The Toshiba TG01 is a large touchscreen phone/Mobile Internet Device. It is based on the Windows Mobile operating system and uses Qualcomm Snapdragon chip architecture (QSD8250), rated at 1 GHz. Connectivity-wise, it is a quad-band GSM phone with support for 2100 MHz UMTS with HSDPA download speeds of up to 7.2 Mbit/s and HSUPA upload speeds of up to 2 Mbit/s. It is Wi-Fi capable, GPS-enabled with support for A-GPS, and comes with Bluetooth 2.0, microSD expandable memory (up to 32 GB) and a micro USB connector.

Physically the device is notable for its size and thinness. Available in both black and white colours, it has a Magnesium alloy casing, while its main feature is a 4.1-inch 480 x 800 pixel touchscreen. It only has two buttons, at the bottom of the screen. These are surface click buttons used for Home and Back functions. Other features include a rear-mounted 3.2MP autofocus camera.
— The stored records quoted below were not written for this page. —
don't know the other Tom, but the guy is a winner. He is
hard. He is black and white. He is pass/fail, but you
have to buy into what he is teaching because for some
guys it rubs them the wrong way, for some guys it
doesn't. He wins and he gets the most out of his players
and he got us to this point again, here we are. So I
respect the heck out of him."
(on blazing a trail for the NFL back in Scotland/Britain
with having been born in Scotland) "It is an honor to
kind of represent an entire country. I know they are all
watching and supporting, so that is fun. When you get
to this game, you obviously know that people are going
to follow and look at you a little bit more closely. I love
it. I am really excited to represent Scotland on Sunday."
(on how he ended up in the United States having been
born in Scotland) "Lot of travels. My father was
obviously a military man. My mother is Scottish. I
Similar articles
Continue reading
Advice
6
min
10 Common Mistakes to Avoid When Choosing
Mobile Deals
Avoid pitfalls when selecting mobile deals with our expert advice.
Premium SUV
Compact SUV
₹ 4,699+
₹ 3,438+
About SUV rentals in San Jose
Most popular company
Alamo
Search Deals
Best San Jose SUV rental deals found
Another feature of the TG01 is its G-Sensor, which Toshiba claims enables gesture operations, such as shaking the TG01 to take a call or tilting it to switch between applications. It also has a custom user interface, which visually is demonstrated by three vertical stripes. Software features include the Internet Explorer Mobile 6 web browser, multimedia player, push email, and support for DivX and Flash for media playback.
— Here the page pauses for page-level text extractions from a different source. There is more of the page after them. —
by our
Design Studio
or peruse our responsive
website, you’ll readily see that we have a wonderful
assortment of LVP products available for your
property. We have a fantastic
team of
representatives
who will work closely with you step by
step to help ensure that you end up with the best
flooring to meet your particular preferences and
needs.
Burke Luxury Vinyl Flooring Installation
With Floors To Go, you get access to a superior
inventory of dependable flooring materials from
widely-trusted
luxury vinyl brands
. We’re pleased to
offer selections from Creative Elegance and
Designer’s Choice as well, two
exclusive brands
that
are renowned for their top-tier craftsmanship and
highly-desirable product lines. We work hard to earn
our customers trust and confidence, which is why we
The first operator to announce deployment of the TG01 is O2 Germany. It was thought that the device will be exclusively available through O2 throughout Europe, but this has transpired to not be true. The second one is NTT docomo, which is the Japanese largest operator. The TG-01 for NTT docomo is named as "docomo PRO series T-01A." In June or July 2009, it will be sold. In the UK the device is ranged by Orange.

In late July 2009, the Federal Communications Commission of the United States passed the CDMA version of the TG01 for inspection, thus allowing the device to be sold in the United States.